● EXCERPTED PASSAGE
◇ ◇ ◇ ◇ ◇ ◇ ◇

Re: Review Request 67429: SQOOP-3331: Add mainframe integration test for GDG

2018-06-14 Thread Chris Teoh


> On June 14, 2018, 10:35 p.m., Szabolcs Vasas wrote:
> > Hi Chris!
> > 
> > Thank you for your patch this is a great addition to our mainframe 
> > connector testing!
> > Could we use this image for the other mainframe tests as well?
> > 
> > When I tried to run it on my machine I got an exception first the reason 
> > was that org.apache.sqoop.manager.MainframeManager#options had to be 
> > deleted because it is already added to ConnManager, can you please include 
> > this change in your patch as well?
> > See my other comments inline.

Yes it can be used for Sequential datasets as well. I have not yet put in any 
testing for Partitioned Datasets as I'm not using those at the moment.

Yes I can add the patch.

◇ ◇ ◇ ◇ ◇ ◇ ◇

● MATERIAL SUPPLIED

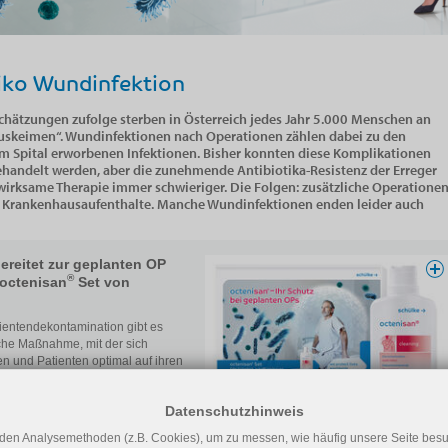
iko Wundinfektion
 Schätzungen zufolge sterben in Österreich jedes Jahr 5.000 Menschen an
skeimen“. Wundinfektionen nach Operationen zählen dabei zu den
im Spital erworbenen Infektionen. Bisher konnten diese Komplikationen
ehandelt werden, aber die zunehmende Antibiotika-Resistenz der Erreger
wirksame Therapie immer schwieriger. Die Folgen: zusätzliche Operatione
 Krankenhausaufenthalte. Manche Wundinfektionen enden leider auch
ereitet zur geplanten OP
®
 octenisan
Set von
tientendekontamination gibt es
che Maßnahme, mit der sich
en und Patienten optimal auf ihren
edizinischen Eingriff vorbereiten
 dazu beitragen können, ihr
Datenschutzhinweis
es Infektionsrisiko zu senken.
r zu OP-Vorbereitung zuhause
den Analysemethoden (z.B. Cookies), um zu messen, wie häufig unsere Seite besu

◇ ◇ ◇ ◇ ◇ ◇ ◇

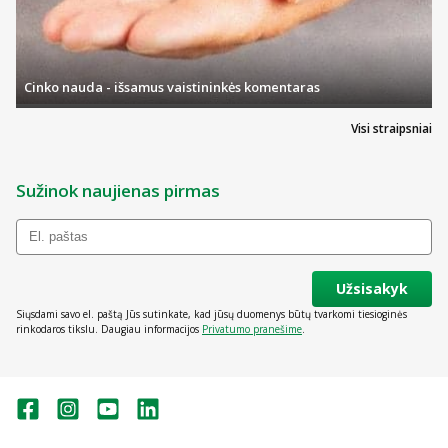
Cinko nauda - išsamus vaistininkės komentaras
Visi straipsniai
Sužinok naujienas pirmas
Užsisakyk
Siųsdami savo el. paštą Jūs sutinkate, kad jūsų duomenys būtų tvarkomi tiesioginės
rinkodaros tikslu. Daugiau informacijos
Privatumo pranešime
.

◇ ◇ ◇ ◇ ◇ ◇ ◇

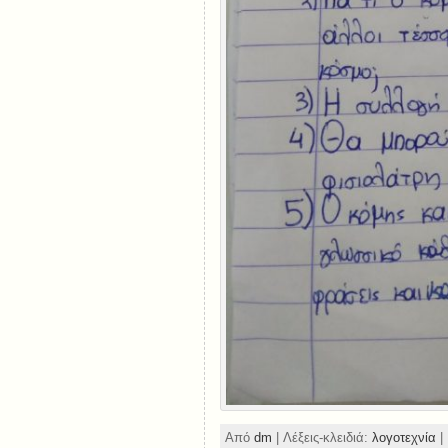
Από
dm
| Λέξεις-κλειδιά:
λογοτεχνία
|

◇ ◇ ◇ ◇ ◇ ◇ ◇

● EXERCISE GOAL
Copy the review thread from "2018-06-14 Thread Chris" through "patch as well?", swapping "exception" for "error".

● EXERCISE RESPONSE
2018-06-14 Thread Chris Teoh


> On June 14, 2018, 10:35 p.m., Szabolcs Vasas wrote:
> > Hi Chris!
> > 
> > Thank you for your patch this is a great addition to our mainframe 
> > connector testing!
> > Could we use this image for the other mainframe tests as well?
> > 
> > When I tried to run it on my machine I got an error first the reason 
> > was that org.apache.sqoop.manager.MainframeManager#options had to be 
> > deleted because it is already added to ConnManager, can you please include 
> > this change in your patch as well?